● **Data in this exercise**
┌──

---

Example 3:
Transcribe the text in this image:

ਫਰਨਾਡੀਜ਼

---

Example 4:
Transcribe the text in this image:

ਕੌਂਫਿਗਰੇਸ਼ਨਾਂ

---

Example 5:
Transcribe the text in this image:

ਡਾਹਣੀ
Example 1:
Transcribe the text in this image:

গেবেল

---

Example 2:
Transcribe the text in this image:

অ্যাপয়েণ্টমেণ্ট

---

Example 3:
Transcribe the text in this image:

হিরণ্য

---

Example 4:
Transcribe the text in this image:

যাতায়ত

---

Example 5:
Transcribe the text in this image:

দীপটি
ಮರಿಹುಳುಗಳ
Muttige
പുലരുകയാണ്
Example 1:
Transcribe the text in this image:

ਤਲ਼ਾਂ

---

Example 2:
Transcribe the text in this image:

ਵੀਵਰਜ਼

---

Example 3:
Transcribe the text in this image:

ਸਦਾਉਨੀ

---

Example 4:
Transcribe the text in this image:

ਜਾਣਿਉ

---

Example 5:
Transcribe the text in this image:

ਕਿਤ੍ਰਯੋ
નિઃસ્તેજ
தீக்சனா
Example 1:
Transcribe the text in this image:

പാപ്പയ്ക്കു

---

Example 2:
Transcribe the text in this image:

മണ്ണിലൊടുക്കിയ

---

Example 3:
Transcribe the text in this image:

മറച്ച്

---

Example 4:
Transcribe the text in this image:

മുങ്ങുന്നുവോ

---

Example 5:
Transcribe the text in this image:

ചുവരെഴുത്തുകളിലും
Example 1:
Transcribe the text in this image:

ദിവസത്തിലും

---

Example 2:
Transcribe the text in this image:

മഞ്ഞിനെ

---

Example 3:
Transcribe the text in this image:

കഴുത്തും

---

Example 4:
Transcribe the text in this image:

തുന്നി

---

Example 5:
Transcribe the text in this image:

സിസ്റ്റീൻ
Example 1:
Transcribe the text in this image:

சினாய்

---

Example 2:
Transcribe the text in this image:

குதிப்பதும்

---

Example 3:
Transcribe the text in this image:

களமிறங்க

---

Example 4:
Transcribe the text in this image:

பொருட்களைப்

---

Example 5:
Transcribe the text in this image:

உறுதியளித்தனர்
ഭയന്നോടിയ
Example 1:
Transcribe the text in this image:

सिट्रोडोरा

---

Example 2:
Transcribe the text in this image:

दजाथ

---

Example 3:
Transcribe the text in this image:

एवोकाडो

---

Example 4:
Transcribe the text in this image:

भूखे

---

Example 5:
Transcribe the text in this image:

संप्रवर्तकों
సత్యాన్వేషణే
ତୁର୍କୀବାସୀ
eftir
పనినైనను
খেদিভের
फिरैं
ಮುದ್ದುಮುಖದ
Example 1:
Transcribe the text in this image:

└──

Please return every line of the data, unaltered.

● **Response area**
---

Example 3:
Transcribe the text in this image:

ਫਰਨਾਡੀਜ਼

---

Example 4:
Transcribe the text in this image:

ਕੌਂਫਿਗਰੇਸ਼ਨਾਂ

---

Example 5:
Transcribe the text in this image:

ਡਾਹਣੀ
Example 1:
Transcribe the text in this image:

গেবেল

---

Example 2:
Transcribe the text in this image:

অ্যাপয়েণ্টমেণ্ট

---

Example 3:
Transcribe the text in this image:

হিরণ্য

---

Example 4:
Transcribe the text in this image:

যাতায়ত

---

Example 5:
Transcribe the text in this image:

দীপটি
ಮರಿಹುಳುಗಳ
Muttige
പുലരുകയാണ്
Example 1:
Transcribe the text in this image:

ਤਲ਼ਾਂ

---

Example 2:
Transcribe the text in this image:

ਵੀਵਰਜ਼

---

Example 3:
Transcribe the text in this image:

ਸਦਾਉਨੀ

---

Example 4:
Transcribe the text in this image:

ਜਾਣਿਉ

---

Example 5:
Transcribe the text in this image:

ਕਿਤ੍ਰਯੋ
નિઃસ્તેજ
தீக்சனா
Example 1:
Transcribe the text in this image:

പാപ്പയ്ക്കു

---

Example 2:
Transcribe the text in this image:

മണ്ണിലൊടുക്കിയ

---

Example 3:
Transcribe the text in this image:

മറച്ച്

---

Example 4:
Transcribe the text in this image:

മുങ്ങുന്നുവോ

---

Example 5:
Transcribe the text in this image:

ചുവരെഴുത്തുകളിലും
Example 1:
Transcribe the text in this image:

ദിവസത്തിലും

---

Example 2:
Transcribe the text in this image:

മഞ്ഞിനെ

---

Example 3:
Transcribe the text in this image:

കഴുത്തും

---

Example 4:
Transcribe the text in this image:

തുന്നി

---

Example 5:
Transcribe the text in this image:

സിസ്റ്റീൻ
Example 1:
Transcribe the text in this image:

சினாய்

---

Example 2:
Transcribe the text in this image:

குதிப்பதும்

---

Example 3:
Transcribe the text in this image:

களமிறங்க

---

Example 4:
Transcribe the text in this image:

பொருட்களைப்

---

Example 5:
Transcribe the text in this image:

உறுதியளித்தனர்
ഭയന്നോടിയ
Example 1:
Transcribe the text in this image:

सिट्रोडोरा

---

Example 2:
Transcribe the text in this image:

दजाथ

---

Example 3:
Transcribe the text in this image:

एवोकाडो

---

Example 4:
Transcribe the text in this image:

भूखे

---

Example 5:
Transcribe the text in this image:

संप्रवर्तकों
సత్యాన్వేషణే
ତୁର୍କୀବାସୀ
eftir
పనినైనను
খেদিভের
फिरैं
ಮುದ್ದುಮುಖದ
Example 1:
Transcribe the text in this image:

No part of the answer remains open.